Purpose : Pathological corneal (lymph)angiogenesis is a known risk factor for immune-mediated allograft rejection after keratoplasty. However, there is no efficient treatment to regress pre-existing pathological corneal blood and lymphatic vessels in vascularized high-risk eyes prior to corneal transplantation. This study assessed the possibility to regress corneal blood and lymphatic vessels by photodynamic therapy (PDT) after systemic intravenous Verteporfin injection and the influence of timing of PDT after injection of the photosensitizer.

Methods : Female BALB/c mice were used for suture-induced inflammatory corneal neovascularization to induce combined hem- and lymphangiogenesis. Thereafter, the treatment group received PDT treatment 3 minutes, 1 hour and 24 hours after an intravenous injection of Verteporfin (control group: phosphate buffered saline (PBS)). Corneas were excised 3 days after corneal photodynamic therapy and corneal flatmounts were stained with FITC-conjugated CD31 and LYVE-1 to quantify hem- and lymphangiogenesis.

Results : Corneal blood vessels showed a significant reduction when PDT was performed 3 minutes after Verteporfin injection (p<0.05) while lymphatic vessels showed no significant difference. Both blood vessels (BV) and lymphatic vessels (LV) were significantly regressed when performing PDT 1 hour (BV: p<0.01; LV: p<0.001) or 24 hours (BV: p<0.05; LV: p<0.01) after intravenous application of Verteporfin.
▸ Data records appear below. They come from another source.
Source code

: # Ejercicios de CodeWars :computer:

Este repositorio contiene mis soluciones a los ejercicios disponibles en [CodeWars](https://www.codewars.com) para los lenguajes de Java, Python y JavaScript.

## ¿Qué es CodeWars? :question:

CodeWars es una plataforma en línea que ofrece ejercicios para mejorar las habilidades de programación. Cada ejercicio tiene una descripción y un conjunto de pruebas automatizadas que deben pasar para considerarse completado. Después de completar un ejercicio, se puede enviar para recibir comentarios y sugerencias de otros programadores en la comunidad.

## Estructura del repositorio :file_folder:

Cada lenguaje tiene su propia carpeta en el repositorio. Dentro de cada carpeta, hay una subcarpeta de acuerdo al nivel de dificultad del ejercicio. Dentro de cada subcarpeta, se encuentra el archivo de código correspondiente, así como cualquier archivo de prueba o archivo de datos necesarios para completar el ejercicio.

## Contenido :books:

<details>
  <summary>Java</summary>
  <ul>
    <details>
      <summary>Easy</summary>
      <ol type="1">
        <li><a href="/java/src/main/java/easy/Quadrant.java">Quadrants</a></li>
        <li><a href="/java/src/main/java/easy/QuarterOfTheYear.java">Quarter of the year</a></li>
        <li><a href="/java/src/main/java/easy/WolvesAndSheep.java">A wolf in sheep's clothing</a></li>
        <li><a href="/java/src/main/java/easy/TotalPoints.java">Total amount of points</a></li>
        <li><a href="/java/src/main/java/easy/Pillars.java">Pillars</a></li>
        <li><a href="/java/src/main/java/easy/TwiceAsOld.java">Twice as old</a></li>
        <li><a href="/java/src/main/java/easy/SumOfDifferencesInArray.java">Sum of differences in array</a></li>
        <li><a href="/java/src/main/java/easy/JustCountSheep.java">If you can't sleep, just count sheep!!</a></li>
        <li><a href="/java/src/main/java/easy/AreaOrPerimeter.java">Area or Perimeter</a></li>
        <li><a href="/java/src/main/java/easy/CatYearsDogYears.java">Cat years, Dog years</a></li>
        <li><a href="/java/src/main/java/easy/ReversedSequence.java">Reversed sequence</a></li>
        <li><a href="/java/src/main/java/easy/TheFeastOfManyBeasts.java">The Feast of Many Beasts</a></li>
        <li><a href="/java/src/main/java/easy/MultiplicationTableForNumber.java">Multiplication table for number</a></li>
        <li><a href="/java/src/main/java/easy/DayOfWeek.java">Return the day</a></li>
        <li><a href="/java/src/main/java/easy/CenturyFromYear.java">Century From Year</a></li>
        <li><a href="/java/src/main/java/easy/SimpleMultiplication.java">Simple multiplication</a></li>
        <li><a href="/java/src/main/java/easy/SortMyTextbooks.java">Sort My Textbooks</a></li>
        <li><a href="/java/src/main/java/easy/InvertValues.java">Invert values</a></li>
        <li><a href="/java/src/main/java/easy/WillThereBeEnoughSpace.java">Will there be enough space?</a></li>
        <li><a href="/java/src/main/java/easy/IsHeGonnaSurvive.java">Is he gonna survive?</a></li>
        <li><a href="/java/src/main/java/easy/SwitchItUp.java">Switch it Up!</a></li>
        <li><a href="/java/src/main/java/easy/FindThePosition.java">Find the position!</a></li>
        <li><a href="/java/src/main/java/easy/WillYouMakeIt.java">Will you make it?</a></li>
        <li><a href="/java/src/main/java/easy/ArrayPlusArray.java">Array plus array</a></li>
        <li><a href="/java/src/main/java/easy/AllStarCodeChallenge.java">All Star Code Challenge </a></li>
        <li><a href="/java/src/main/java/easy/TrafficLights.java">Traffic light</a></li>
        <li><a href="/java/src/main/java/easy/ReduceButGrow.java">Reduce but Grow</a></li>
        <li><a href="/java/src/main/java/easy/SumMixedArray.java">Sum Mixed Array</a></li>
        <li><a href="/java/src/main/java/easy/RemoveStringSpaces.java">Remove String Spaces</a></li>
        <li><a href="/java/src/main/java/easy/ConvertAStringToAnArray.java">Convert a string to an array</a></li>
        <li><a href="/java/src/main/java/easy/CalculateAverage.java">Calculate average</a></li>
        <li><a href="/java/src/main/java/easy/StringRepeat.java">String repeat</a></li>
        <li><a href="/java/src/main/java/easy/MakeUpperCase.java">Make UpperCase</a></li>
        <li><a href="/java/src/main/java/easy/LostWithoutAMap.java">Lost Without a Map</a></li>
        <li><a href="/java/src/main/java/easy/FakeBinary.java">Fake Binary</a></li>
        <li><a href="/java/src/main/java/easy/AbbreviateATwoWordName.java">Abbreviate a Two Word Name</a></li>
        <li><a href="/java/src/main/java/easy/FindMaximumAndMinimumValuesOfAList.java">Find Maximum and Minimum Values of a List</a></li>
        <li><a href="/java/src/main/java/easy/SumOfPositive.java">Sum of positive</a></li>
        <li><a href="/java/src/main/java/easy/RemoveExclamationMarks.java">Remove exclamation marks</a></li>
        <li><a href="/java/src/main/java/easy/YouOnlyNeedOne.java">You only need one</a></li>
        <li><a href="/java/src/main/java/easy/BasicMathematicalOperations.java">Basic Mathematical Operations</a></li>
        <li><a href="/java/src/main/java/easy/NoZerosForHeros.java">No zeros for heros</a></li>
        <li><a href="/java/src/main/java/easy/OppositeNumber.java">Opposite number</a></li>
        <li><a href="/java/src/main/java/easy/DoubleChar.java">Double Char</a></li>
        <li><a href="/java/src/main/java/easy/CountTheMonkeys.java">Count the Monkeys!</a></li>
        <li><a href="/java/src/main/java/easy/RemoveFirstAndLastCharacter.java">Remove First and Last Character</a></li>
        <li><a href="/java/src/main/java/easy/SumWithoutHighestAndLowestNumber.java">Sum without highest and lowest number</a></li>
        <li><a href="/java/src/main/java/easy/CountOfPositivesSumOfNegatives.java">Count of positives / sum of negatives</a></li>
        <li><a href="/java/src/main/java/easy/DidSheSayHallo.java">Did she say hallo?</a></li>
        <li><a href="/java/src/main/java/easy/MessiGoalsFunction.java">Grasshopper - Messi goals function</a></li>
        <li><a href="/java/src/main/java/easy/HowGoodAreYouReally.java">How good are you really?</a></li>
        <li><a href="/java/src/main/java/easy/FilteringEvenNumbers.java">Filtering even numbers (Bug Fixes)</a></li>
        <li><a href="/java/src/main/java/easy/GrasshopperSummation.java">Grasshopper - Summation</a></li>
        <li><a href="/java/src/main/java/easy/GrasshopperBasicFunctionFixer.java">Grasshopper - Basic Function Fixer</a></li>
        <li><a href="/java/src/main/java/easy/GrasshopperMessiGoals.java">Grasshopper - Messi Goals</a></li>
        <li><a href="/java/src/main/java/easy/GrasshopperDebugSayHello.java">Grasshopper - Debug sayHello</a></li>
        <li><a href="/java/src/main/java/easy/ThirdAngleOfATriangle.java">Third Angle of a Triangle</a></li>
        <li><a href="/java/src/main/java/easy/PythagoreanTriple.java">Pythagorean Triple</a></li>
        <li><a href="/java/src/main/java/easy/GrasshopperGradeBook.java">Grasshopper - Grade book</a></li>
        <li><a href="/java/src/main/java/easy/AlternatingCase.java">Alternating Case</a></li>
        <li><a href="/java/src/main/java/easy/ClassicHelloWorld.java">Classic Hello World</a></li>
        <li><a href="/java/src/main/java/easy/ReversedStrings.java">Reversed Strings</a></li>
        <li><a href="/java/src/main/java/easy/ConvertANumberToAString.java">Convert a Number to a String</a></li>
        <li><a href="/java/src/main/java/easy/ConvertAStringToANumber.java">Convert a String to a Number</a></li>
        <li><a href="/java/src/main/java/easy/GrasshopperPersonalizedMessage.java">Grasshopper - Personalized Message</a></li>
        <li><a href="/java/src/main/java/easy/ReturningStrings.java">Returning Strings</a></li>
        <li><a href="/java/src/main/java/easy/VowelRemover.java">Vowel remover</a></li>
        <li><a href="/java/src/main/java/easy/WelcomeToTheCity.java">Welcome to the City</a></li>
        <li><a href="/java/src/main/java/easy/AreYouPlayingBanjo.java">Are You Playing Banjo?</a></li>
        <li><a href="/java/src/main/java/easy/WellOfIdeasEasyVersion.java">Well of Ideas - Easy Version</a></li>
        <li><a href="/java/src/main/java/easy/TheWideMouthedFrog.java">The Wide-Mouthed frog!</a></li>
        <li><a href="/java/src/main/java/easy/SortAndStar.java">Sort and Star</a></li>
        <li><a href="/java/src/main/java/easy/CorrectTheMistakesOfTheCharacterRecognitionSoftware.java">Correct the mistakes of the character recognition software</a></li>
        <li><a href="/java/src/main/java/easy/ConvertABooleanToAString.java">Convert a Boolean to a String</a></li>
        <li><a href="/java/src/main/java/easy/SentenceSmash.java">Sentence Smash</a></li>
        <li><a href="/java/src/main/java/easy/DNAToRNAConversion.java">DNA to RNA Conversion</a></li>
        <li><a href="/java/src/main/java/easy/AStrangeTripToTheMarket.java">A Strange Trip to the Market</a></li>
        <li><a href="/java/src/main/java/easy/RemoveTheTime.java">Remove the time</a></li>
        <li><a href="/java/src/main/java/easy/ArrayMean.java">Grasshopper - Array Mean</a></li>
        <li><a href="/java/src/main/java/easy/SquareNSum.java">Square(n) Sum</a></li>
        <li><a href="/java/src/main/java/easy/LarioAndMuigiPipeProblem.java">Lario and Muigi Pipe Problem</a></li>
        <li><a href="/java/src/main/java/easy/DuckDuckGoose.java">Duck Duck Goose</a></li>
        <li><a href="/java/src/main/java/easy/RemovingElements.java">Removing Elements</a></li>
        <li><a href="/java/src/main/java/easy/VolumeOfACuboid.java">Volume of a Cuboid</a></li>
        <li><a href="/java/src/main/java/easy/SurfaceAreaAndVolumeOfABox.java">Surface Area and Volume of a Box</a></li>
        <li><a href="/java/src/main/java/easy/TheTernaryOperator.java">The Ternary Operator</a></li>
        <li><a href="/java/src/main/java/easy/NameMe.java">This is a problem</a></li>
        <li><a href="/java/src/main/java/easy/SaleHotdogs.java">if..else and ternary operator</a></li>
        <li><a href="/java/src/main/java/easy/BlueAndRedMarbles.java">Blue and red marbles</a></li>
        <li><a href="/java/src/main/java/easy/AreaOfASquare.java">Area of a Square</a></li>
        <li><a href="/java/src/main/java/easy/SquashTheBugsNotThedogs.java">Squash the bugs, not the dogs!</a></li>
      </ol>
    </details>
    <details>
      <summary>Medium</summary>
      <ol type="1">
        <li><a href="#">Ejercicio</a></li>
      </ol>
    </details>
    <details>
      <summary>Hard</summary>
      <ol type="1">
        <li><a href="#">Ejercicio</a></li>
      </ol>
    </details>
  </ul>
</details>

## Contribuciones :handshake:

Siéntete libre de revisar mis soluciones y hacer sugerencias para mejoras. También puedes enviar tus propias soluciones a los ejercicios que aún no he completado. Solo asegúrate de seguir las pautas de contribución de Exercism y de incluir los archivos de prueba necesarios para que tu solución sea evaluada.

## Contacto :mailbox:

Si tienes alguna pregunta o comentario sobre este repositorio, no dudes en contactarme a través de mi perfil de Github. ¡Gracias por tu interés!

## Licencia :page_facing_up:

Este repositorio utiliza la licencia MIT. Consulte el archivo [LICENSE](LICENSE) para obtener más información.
Conclusions : This study shows that PDT after intravenous injection of Verteporfin can selectively regress pre-existing corneal blood vessels or both blood and lymphatic vessels depending on the timing of PDT after injection. PDT 1 hour and more after a systemic photosensitizer injection destroys both vessel types.
Therefore, this PDT strategy might be a promising anti(lymph)angiogenic method to reduce pre-existing blood and lymphatic vessels prior to keratoplasty in high-risk eyes to promote corneal graft survival.

This is an abstract that was submitted for the 2017 ARVO Annual Meeting, held in Baltimore, MD, May 7-11, 2017.